I should probably count the mopane worm I ate too. I hadn’t realised I was such a pathetic wuss – I thought I’d find the whole idea of eating fried caterpillars a bit grim, but relatively unproblematic, but it took me at least half an hour to get over my utter disgust at the very idea of putting it’s black, leathery body anywhere near my face. I sat and stared at it lying there next to my mahangu* and trying to look as if I thought it was going to be delicious. I think I’ve been back in the UK too long. I should make it a policy to eat one whenever they’re available, to remind myself that I don’t have to worry about not having anything to eat.

I also went to my first cuca shop. These places, also known as shebeens, are illegal bars. There are thousands of them. Sometimes whole villages seem to consist of nothing more than a couple of houses, a shop, a coffin shop and ten different bars. They are the most common form of small business enterprise in Namibia, but none of them are registered. They all look like they could fit about six people in them at a squash, are called outlandish things like “Kitchen Love Bar”, and ‘Three Sisters in Beer Garden”, and are abundantly stocked with Tafel lager.
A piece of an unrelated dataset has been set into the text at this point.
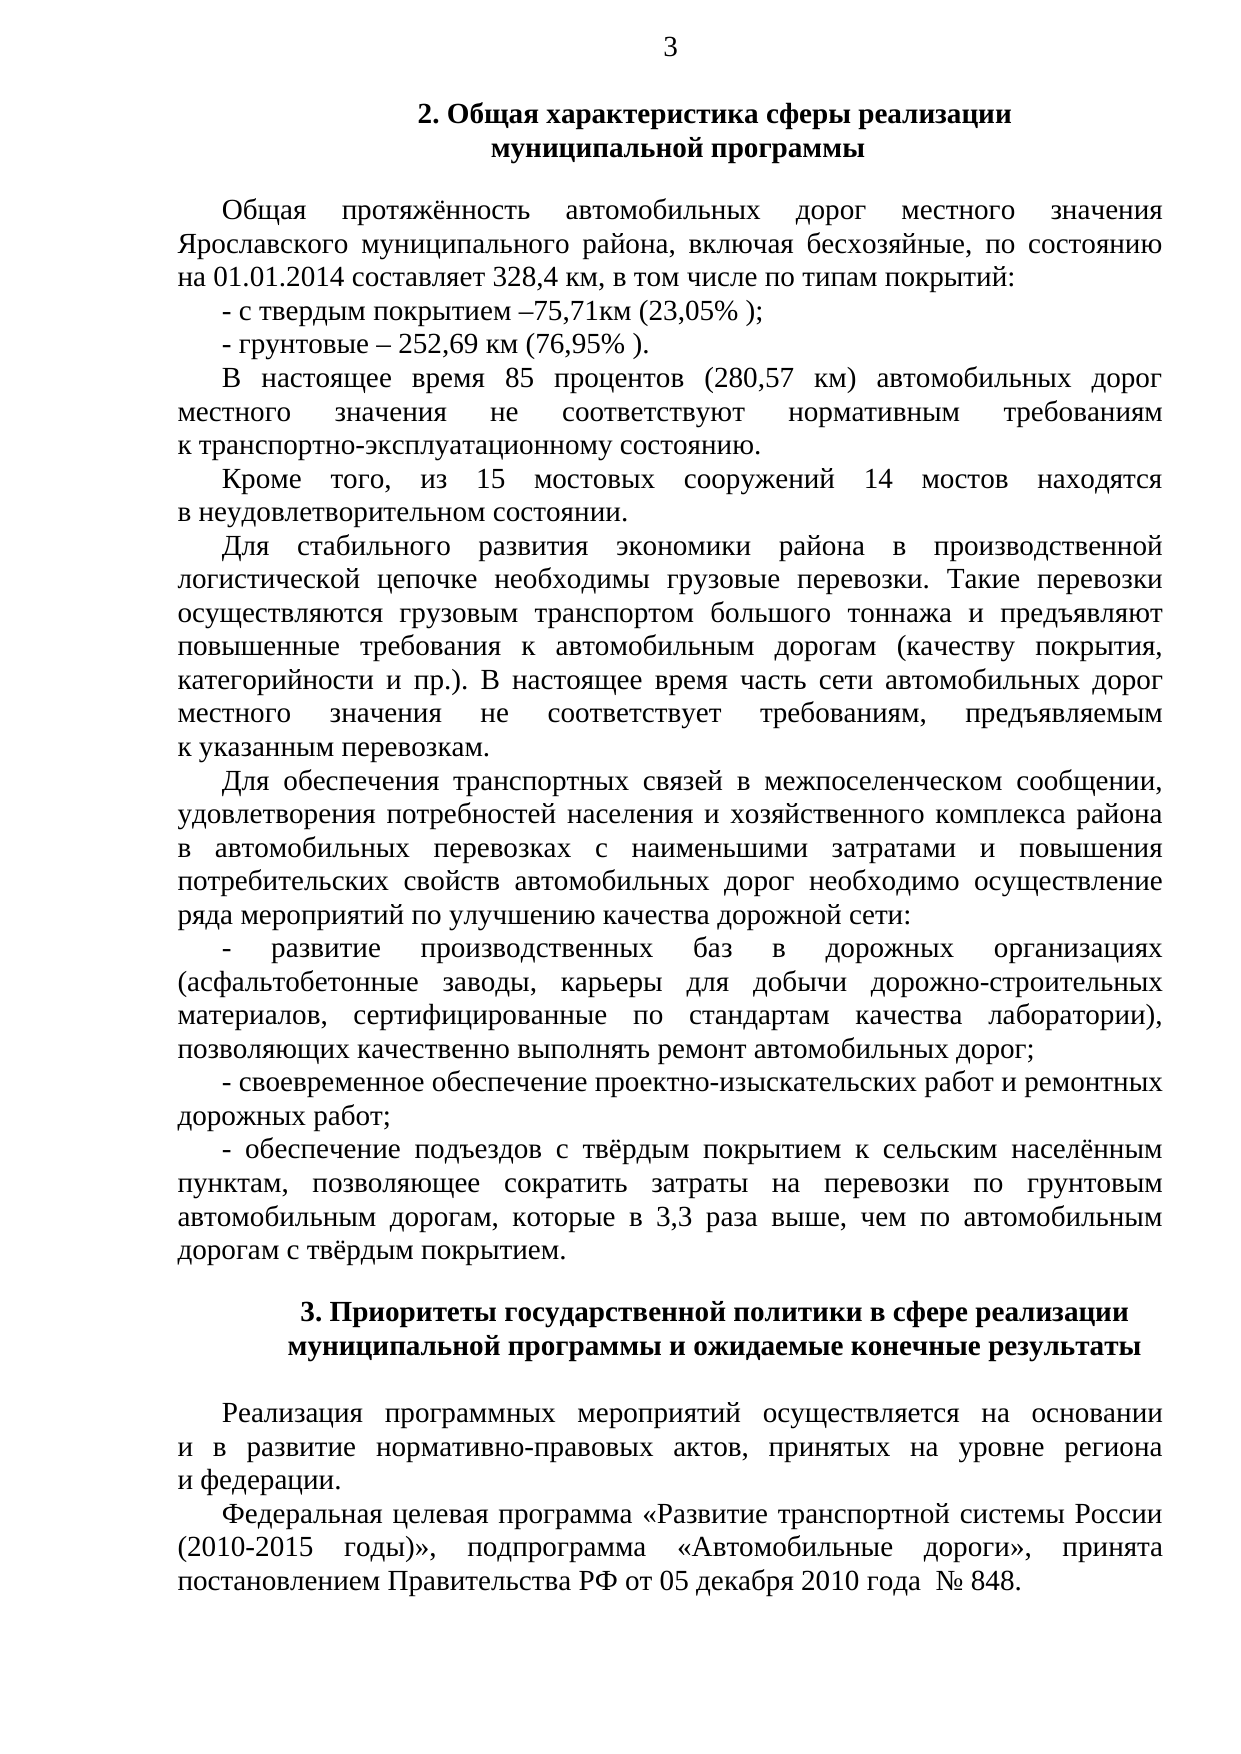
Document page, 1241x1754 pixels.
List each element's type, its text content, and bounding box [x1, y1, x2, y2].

Every few miles, there’s a massive Tafel warehouse, and delivery vans are out all the time, taking the nectar to the needy. I found out on Saturday night that not only are they plentifully stocked with beer, you could probably buy a lifetime’s supply of pilchards at any one shebeen. Tinned pilchards seem to be very popular up north.

It was great. We danced to South African pop songs on the sandy verge, to the amusement of the local clientele, who joined in, and quaffed plentiful supplies of Tafel. We played pool with the locals, and I was subjected to a strange and generally untillegible, but friendly tirade by a very, very drunk old woman, who kept telling me that her kids had no food, which seemed grossly unfair on the kids, seeing as she was stuffing an entire bag of tomatoes into her face, while swigging from a giant beer bottle. I also discovered that it seems perfectly acceptable to come up to a total stranger and demand that they give you half of their beer, although I didn’t try it myself. And I learned that when the guy from VSO gets worried about the looks the girls are getting from a particular man behind the bar, you leave, very, very quickly. I’m fairly convinced that’s going to be my only cuca shop experience, seeing as in Windhoek they only really exist in the townships in Katutura and Khomasdal, and I’m certain I would not be welcome.

Coming back into Windhoek was wonderful – I felt like I was coming home. Since I’ve been away all the jacaranda trees have blossomed wildly, and when you come down in to the valley, the city seems to be covered in a beautiful rash of purple blotches.

I love it here.

Right. I’m off to Opuwo, home of the Himba people, tomorrow to look at some of the work my organisation is doing, so I’ll be incommunicado for another short spell. This blog is promising to get very dull. Please do come back! I should be back in about a week, with more tales from this fabulous place.

*staple pap made out of maize meal. People keep going on about how horrible it is, but I thought it was very palatable, (if a little sandy), especially with a bit of sauce and some dried spinach (also sandy). Wash it down with some homemade beer, and you’re laughing.